X-linked Severe Combined Immunodeficiency - Diagnosis

Diagnosis

Diagnosis of X-SCID is possible through lymphocyte cell counts, lymphocyte function tests, and genetic testing. A healthy immune system should contain large amounts of lymphocytes, but individuals with X-SCID will contain unusually small amounts of T-cells, non-functional B-cells, and no natural killer cells.

Individuals with X-SCID often have decreased lymphocyte function. This can be tested through the introduction of agents to the immune system; the reaction of the lymphocytes is observed. In X-SCID, Antibody responses to introduced vaccines and infections are absent, and T-cell responses to mitogens, substances that stimulate lymphocyte transformation, are deficient. IgA and IgM immunoglobulins, substances that aid in fighting off infections, are very low. Also, the thymic shadow is absent on chest X-rays.

Since the mutation in X-SCID is X-linked, there are genetic tests for detecting carriers in X-SCID pedigrees. One method is to look for family-specific IL2RG mutations. Finally, if none of those options are available, there is an unusual pattern of nonrandom X-chromosome inactivation on lymphocytes in carriers, thus looking for such inactivation would prove useful.

Early detection of X-SCID (and other types of SCID) is made possible through detection of T-cell recombination circles, or TRECs. TRECs are composed of excised DNA generated during normal splicing of T-cell surface antigen receptors and T-cell maturation. This maturation process is absent across all SCID variants, as evidenced by the low counts of T-lymphocytes.

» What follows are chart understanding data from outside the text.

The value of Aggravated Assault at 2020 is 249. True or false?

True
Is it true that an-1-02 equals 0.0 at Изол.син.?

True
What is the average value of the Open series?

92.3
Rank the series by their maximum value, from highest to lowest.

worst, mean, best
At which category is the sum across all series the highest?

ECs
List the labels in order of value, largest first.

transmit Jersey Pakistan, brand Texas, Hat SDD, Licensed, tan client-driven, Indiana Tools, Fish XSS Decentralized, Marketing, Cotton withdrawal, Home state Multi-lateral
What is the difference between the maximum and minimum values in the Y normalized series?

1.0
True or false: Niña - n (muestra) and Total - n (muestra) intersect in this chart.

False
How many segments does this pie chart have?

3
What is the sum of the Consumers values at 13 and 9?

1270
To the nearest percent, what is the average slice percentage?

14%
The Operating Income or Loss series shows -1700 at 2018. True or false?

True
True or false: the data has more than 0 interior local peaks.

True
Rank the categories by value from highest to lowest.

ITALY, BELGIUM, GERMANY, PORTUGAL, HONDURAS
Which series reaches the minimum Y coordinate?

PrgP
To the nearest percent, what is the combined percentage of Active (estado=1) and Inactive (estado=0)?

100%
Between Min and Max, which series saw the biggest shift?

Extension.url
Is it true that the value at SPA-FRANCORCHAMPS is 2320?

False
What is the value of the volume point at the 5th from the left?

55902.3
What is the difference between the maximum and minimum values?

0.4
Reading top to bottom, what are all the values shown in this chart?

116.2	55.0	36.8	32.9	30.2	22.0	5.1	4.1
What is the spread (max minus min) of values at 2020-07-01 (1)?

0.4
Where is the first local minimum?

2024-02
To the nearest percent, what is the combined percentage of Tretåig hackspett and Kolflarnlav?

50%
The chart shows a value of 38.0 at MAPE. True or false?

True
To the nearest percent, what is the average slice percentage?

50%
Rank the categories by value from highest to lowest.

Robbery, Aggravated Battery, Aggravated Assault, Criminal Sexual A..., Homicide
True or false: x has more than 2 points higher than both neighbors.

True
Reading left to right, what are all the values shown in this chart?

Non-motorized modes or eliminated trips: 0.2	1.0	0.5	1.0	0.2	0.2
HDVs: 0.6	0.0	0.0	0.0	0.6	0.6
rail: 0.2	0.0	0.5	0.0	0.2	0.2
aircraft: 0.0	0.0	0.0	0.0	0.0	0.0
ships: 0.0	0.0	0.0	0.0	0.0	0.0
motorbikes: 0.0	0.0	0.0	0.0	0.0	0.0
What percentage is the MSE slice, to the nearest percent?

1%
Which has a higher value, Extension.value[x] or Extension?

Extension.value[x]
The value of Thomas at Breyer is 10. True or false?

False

The assay is performed using dried blood from a Guthrie card, from which DNA is extracted. Real-time quantitative PCR is then performed and the number of TRECs determined. Individuals who have the SCID phenotype will have TREC counts as low as <30, compared to approximately 1020 for a healthy infant. This technique can predict SCID even when lymphocyte counts are within the normal range.